# EXERCISE REQUIREMENTS
A – In the subscription agreement excerpt, what interest rate applies to amounts DRT collects after a failure to make payment?
B – Write the next part of the subscription agreement excerpt, continuing from its final sentence.

# PAGE EXCERPT
========

You agree and represent that
all information you provide
for the purpose of enrolling
as a Subscriber will be accurate,
complete, and current. Subscriber
expressly authorizes DRT
to charge your credit card,
charge card, or debit card
for any and all applicable
Account Charges associated
with your account hereunder. If payment cannot be charged
to your credit/charge/debit
card, for whatever reason,
or if there is a charge-back
for any reason, DRT reserves
the right to either suspend
or terminate your account
with DRT. If you provide
us with a credit card, charge
card, or debit card that
expires during the term of
this Agreement, we reserve
the right to charge any renewal
card issued to you as a replacement.
c. Failure
to Make Payment. In
the event of any failure
by you to make payment, or
if you charge-back, you will
be responsible for all reasonable
expenses (including attorneys'
fees) incurred by DRT in
collecting such amounts plus
interest at the rate of 10%
per annum or the maximum
amount permitted by law,
whichever is greater.

========

# LISTED ENTRIES

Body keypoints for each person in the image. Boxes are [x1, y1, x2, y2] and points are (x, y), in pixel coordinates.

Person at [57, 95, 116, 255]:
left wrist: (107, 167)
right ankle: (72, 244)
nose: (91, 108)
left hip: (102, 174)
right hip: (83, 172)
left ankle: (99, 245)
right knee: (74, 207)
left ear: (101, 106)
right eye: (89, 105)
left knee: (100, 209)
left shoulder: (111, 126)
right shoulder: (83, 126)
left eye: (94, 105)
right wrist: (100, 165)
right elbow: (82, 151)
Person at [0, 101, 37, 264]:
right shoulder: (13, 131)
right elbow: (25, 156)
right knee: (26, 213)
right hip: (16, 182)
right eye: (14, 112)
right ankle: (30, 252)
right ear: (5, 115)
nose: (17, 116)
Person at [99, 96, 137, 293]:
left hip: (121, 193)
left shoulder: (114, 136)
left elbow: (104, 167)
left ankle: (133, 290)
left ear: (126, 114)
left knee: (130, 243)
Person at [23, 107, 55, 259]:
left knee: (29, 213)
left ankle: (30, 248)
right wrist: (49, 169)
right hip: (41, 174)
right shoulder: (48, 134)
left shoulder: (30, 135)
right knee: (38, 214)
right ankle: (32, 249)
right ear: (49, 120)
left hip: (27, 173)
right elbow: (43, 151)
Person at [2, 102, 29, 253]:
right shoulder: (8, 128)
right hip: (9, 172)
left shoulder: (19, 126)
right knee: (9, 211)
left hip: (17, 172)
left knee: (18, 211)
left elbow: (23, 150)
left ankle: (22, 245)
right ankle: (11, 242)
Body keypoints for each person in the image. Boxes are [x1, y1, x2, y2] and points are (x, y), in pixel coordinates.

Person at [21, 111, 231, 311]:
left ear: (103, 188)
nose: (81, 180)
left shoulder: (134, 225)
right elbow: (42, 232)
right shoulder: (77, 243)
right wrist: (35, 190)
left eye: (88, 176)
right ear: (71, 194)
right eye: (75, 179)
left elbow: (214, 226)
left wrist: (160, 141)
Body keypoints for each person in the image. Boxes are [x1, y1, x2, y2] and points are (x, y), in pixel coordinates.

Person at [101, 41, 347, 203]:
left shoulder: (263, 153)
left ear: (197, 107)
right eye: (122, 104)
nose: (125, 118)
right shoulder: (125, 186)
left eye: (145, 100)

========

# TASK RESULTS
A – 10% per annum or the maximum amount permitted by law, whichever is greater.

B –
d. Refunds. 100%
of all Account Charges are
NON-REFUNDABLE, unless a money
back guarantee applies in which
case the terms for the money
back guarantee listed on the
Site when you first signed-up
for your account will govern.
e. Rate
Changes. DRT reserves
the right to change the rates
for its Services in its sole
discretion.
11. NO
ASSIGNMENT OR RESALE. Except
as otherwise indicated herein,
you may not resell, assign,
or transfer any of your rights
under this Agreement, and
if you attempt to resell,
assign, or transfer your
rights, we may immediately
terminate this Agreement
with out liability to us.
12. REPORTING: Counting
and tracking for the Services
shall be based on DRT’s
internal reporting counting
and/or tracking procedures
only.
13. LIMITATION
OF LIABILITY AND DISCLAIMER
OF WARRANTIES.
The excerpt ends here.